* _Problem_: A verbatim reproduction of the lines below, from the line containing "(809, 672) none" through the line containing "[229,1076,253,1087] IDs ->", both ends included, is the whole required output.

====

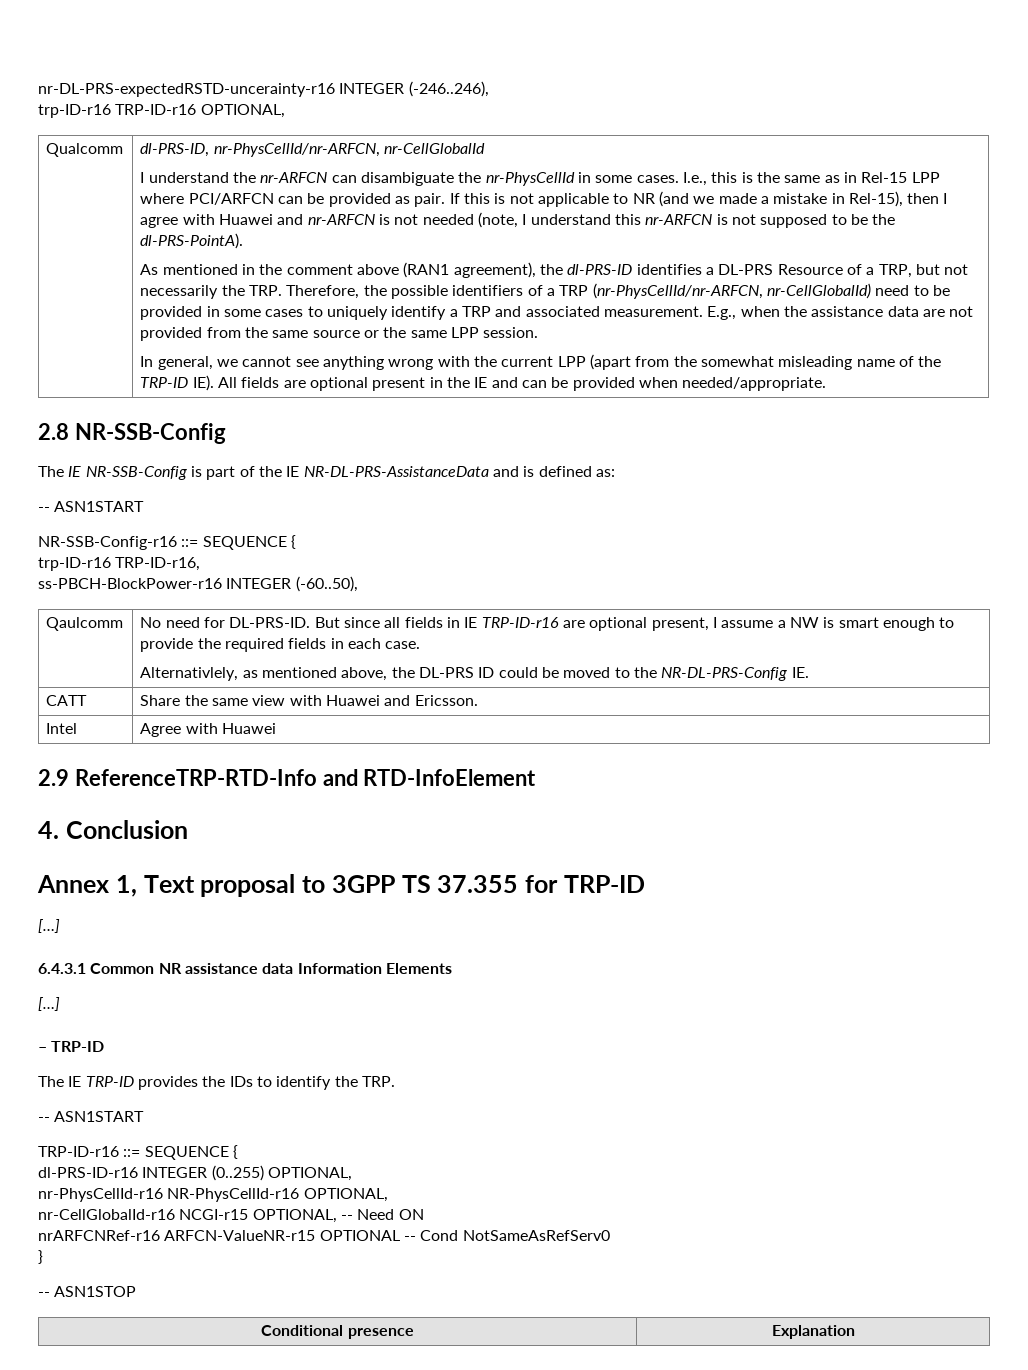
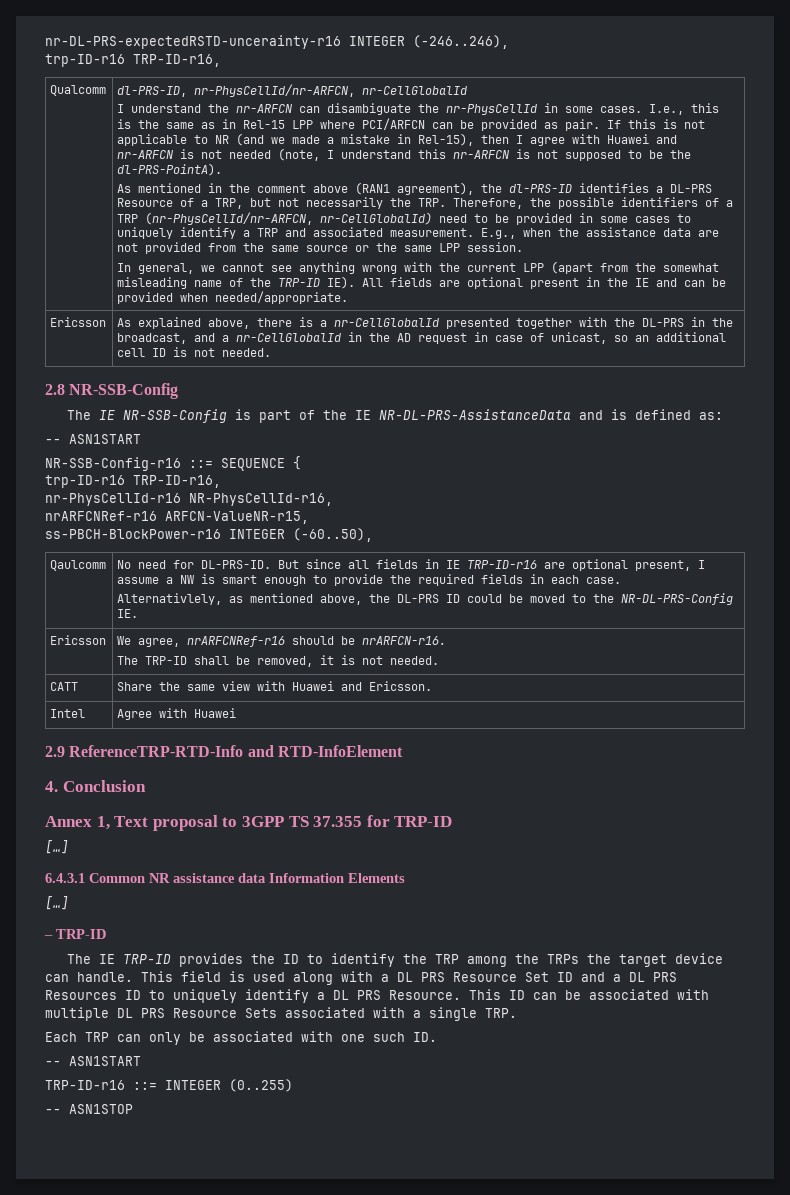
[115,104,285,118] TRP-ID-r16 OPTIONAL, -> [133,54,221,67] TRP-ID-r16,
(827, 384) none -> [50,317,107,327] [117,317,734,329] [117,332,727,344] [117,347,272,357] // Ericsson | As explained above, there is a nr-CellGlobalId presented together with the DL-PRS in the broadcast, and a nr-CellGlobalId in the AD request in case of unicast, so an additional cell ID is not needed.
(201, 564) none -> [45,493,333,506] [45,511,309,524] // nr-PhysCellId-r16 NR-PhysCellId-r16, // nrARFCNRef-r16 ARFCN-ValueNR-r15,
(809, 672) none -> [50,635,107,645] [117,636,447,647] [117,655,440,667] // Ericsson | We agree, nrARFCNRef-r16 should be nrARFCN-r16. // The TRP-ID shall be removed, it is not needed.
[229,1076,253,1087] IDs -> [283,954,300,964] ID
[361,1076,395,1087] TRP. -> [435,953,724,967] [45,971,677,985] [45,989,709,1003] [45,1007,517,1021] [45,1031,437,1045] TRP among the TRPs the target device can handle. This field is used along with a DL PRS Resource Set ID and a DL PRS Resources ID to uniquely identify a DL PRS Resource. This ID can be associated with multiple DL PRS Resource Sets associated with a single TRP. // Each TRP can only be associated with one such ID.
[144,1145,238,1160] [38,1167,138,1178] SEQUENCE { // dl-PRS-ID-r16 -> (157, 1086) none
[267,1167,352,1181] [38,1188,388,1202] [38,1209,424,1223] [38,1230,610,1241] [38,1250,43,1264] OPTIONAL, // nr-PhysCellId-r16 NR-PhysCellId-r16 OPTIONAL, // nr-CellGlobalId-r16 NCGI-r15 OPTIONAL, -- Need ON // nrARFCNRef-r16 ARFCN-ValueNR-r15 OPTIONAL -- Cond NotSameAsRefServ0 // } -> (293, 1085) none
[261,1325,414,1339] [771,1325,855,1339] // Conditional presence | Explanation -> (133, 1109) none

====

* _Solution_:
(809, 672) none -> [50,635,107,645] [117,636,447,647] [117,655,440,667] // Ericsson | We agree, nrARFCNRef-r16 should be nrARFCN-r16. // The TRP-ID shall be removed, it is not needed.
[229,1076,253,1087] IDs -> [283,954,300,964] ID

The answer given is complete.